* **Extract provided**:
= Beginning of Section =

Publications

Sparse Natural Gesture Spotting in Free Living to Monitor Drinking with Wrist-worn Inertial Sensors

Publication Type Conference Paper
Authors Giovanni Schiboni, Oliver Amft
Title Sparse Natural Gesture Spotting in Free Living to Monitor Drinking with Wrist-worn Inertial Sensors
Abstract We present a spotting network composed of Gaussian Mixture Hidden Markov Models (GMM-HMMs) to detect sparse natural gestures in free living. The key technical features of our approach are (1) a method to mine non-gesture patterns that deals with the arbitrary data (Null Class), and (2) an optimisation based on multipopulation genetic programming to approximate spotting network's parameters across target and non-target models. We evaluate our GMM-HMMs spotting network in a novel free living dataset, including totally 35 days of annotated inertial sensor's recordings from seven participants. Drinking was chosen as target gesture. Our method reached an average F1-score of over 74% and clearly outperformed an HMM-based threshold model approach. The results suggest that our spotting network approach is viable for sparse natural pattern spotting.

= End of Section =

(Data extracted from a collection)
= Beginning of Section =

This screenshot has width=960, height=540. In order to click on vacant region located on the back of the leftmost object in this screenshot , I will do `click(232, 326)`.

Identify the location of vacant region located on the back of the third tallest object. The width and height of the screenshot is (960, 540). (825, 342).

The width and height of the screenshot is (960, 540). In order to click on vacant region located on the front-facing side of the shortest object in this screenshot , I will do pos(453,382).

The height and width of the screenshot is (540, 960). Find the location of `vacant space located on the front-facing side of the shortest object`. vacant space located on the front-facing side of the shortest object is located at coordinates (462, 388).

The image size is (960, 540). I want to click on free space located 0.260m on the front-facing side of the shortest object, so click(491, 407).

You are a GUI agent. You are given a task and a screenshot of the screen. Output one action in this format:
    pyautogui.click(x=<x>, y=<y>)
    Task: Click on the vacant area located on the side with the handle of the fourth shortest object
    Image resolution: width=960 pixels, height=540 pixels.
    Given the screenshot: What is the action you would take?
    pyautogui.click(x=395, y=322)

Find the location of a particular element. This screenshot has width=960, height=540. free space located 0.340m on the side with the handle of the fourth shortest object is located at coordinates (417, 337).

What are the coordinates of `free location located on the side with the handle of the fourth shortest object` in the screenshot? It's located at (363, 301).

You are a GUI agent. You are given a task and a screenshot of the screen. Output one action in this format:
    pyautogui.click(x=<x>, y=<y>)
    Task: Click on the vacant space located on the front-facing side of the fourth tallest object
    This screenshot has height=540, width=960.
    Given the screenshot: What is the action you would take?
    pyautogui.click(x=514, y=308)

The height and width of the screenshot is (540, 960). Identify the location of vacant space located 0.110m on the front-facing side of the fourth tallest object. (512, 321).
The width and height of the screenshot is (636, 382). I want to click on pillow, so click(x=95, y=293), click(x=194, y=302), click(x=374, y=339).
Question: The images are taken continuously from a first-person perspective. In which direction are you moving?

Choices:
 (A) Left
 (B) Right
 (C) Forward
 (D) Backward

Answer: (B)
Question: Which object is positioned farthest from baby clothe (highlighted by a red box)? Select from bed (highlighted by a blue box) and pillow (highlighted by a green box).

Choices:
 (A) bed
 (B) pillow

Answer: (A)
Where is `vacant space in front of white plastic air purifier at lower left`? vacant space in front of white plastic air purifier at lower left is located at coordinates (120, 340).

= End of Section =

List every field label that introduces a piece of information in the publication entry. The rows have no connection to the publication entry.

* **Output**:
Publication Type
Authors
Title
Abstract